2007 book: The Birth of The Prophet Muhammad: Devotional Piety in Sunni Islam by Marion Holmes Katz (NYU)

In the medieval period, the birth of the Prophet Muhammad (the mawlid) was celebrated in popular narratives and ceremonies that expressed the religious agendas and aspirations of ordinary Muslims, including women. 

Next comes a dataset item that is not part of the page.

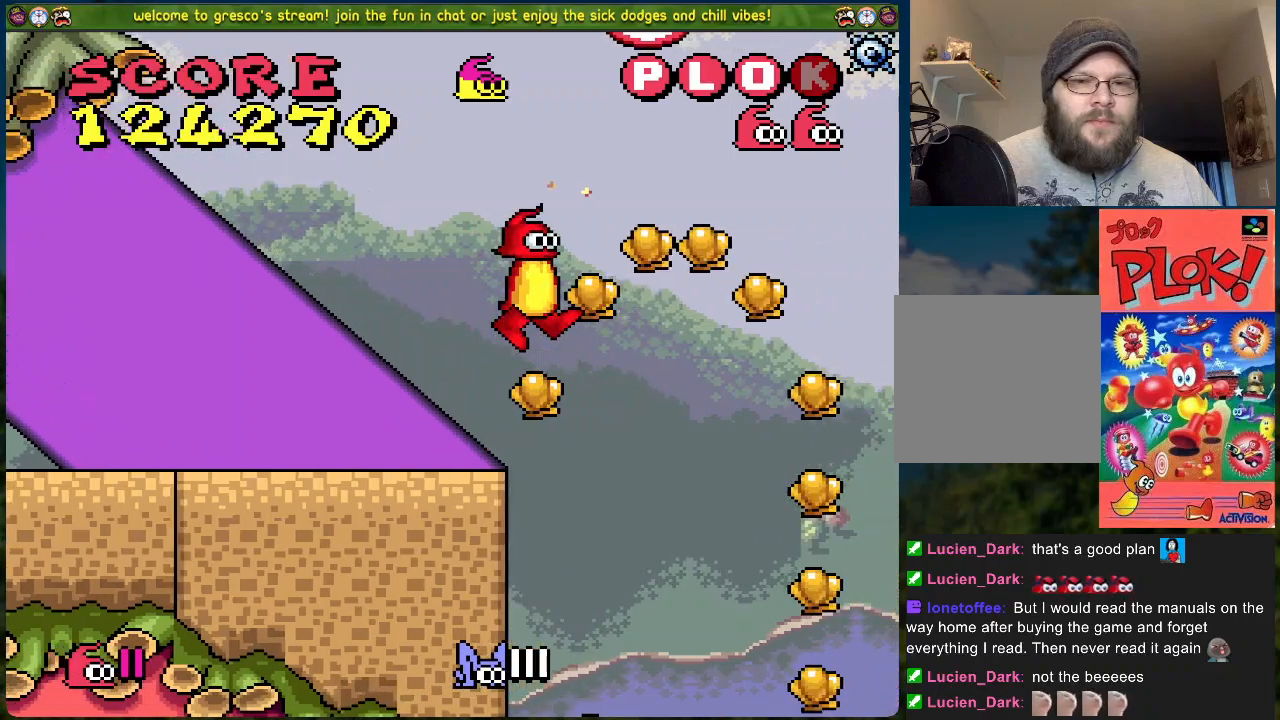
{"buttons": ["DPAD_LEFT"], "left_stick": "center", "events": []}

This book examines the Mawlid from its origins to the present day and provides a new insight into how an aspect of everyday Islamic piety has been transformed by modernity. The book gives a window into the religious lives of medieval Muslim women, rather than focusing on the limitations that were placed on them and shows how medieval popular Islam was coherent and meaningful, not just a set of deviations from scholarly norms. Concise in both historical and textual analysis, this book is an important contribution to our understanding of contemporary Muslim devotional practices and will be of great interest to postgraduate students and researchers of Islam, religious studies and medieval studies. 
Editorial Reviews
The Muslim World Book Review: Wadham College, Oxford, Ahmed Weir 
In this work on devotional Sunni piety, Marion Jolmes Katz immerses herself, as a participant and observer, into the world of the mawlid, displaying an empathetic understanding of how the mawlid can touch the believer's heart. It is a work of historical theology tracing the mawlid from its birth at some point in the eleventh century to its dead-hearted critics of the twentieth century.] [ Within her chapters on the historical development of the mawlid, Katz devotes considerable energy to the discussion of qiyam, or 'standing'. In this she uncovers some gems. She traces the first recorded instance of standing to the Egyptian scholar Taj al-Din al-Subki. This happened in the Umayyad Mosque, Damascus in the fourteenth century during a public recitation of Al-Sarsari's ode, 'Writing in gold is but little for the praise of Mustafa'. 
About the Author
Marion Holmes Katz is Associate Professor and the Department of Middle Eastern Studies, New York University, USA. Her research interests are Islamic law, ritual and gender.